Bonds Practice Problems November 25, 2011

Some of these problems were created by Professor Jeff Holt for a previous version of this
class. Some of these problems are from the textbook.
Problem 1. An annuity will make 60 quarterly payments (the first a year from now) of $3200
each. If the yield rate is 8% convertible quarterly, what is the price of the annuity?
Problem 2. Alf borrows some money from Bill at 9% effective, and will repay the loan with 9
equal annual installments (the first coming a year from now) of $2500 each. After 4 payments
are made, Bill sells his right to the remaining payments to Cathy at a price that produces a
yield rate of 12% effective. How much does Cathy pay Bill?
Problem 3. Eight years ago, Tom took out a 20-year loan of $50, 000 at an effective rate of 7%,
and since then has made annual payments, the first a year after the loan was made. Immedi-
ately after the eighth payment, he wants to make a lump sum payment of $20, 000, and then
pay off the loan with 5 more annual payments. The lender will agree to this plan, provided
the yield on the remaining balance is 10% effective. What is the new annual payment?
Problem 4. Eight years ago, Tom took out a 20-year loan of $50, 000 at an effective rate
of 7%, and since then has made annual payments, the first a year after the loan was made.

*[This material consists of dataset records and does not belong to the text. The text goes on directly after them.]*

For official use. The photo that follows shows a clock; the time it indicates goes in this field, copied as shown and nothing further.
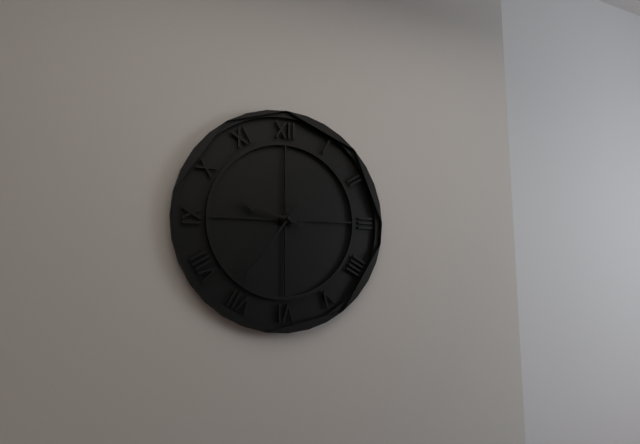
9:36
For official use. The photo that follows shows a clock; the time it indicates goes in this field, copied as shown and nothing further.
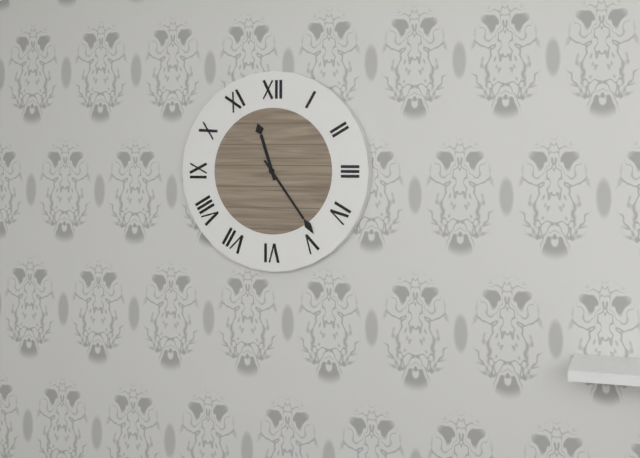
11:24
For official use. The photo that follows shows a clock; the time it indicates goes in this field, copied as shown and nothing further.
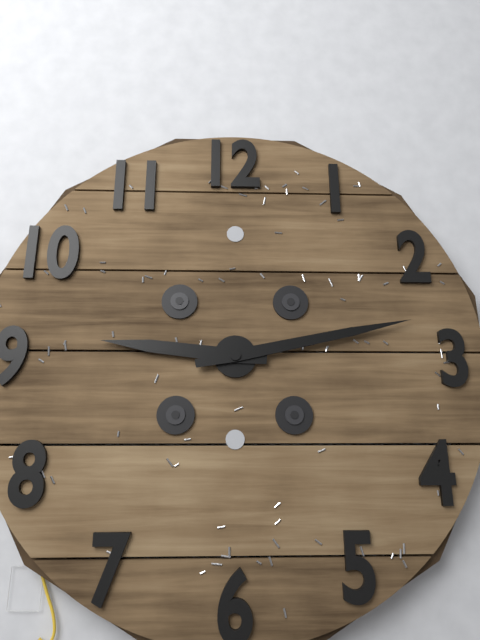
9:13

Immediately after the eighth payment, he wants to make a lump sum payment of $20, 000,
and then pay off the loan with 5 more annual payments. The lender will agree to this plan,
provided the yield on the entire balance is 10% effective. What is the new annual payment?
Problem 5. A 10-year bond with a face value of $1, 000, redeemable at par, earns interest at
9% convertible semiannually. Describe the payments to the holder of the bond.
Problem 6. A 10-year bond with a face value of $1000, redeemable at par, earns interest at 9%
convertible semiannually. Find the price to yield an investor 7% convertible semiannually.
Problem 7. A 12-year bond with a face value of $500, redeemable at par, earns interest at 10%
convertible semiannually. Find the price to yield an investor 11% convertible semiannually.
Problem 8. An 8-year bond with a face value of $2000, redeemable at twice par, earns in-
terest at 6% convertible semiannually. Find the price to yield an investor 5% convertible
semiannually.
Problem 9. Suppose that two bonds have $2500 face values, are redeemable at par on the
same maturity date, and yield 10% convertible semiannually. One bond pays coupons at 8%
per year convertible semiannually and costs $2229.06. The other bond pays coupons at 6%
per half-year. What is the price of the second bond?
Problem 10. Suppose that a 15-year $5000 face value bond, redeemable at par, has r = 0.04
and pays semiannual coupons. If the yield rate is 6% convertible semiannually, what is the
book value immediately after the 16th coupon is paid?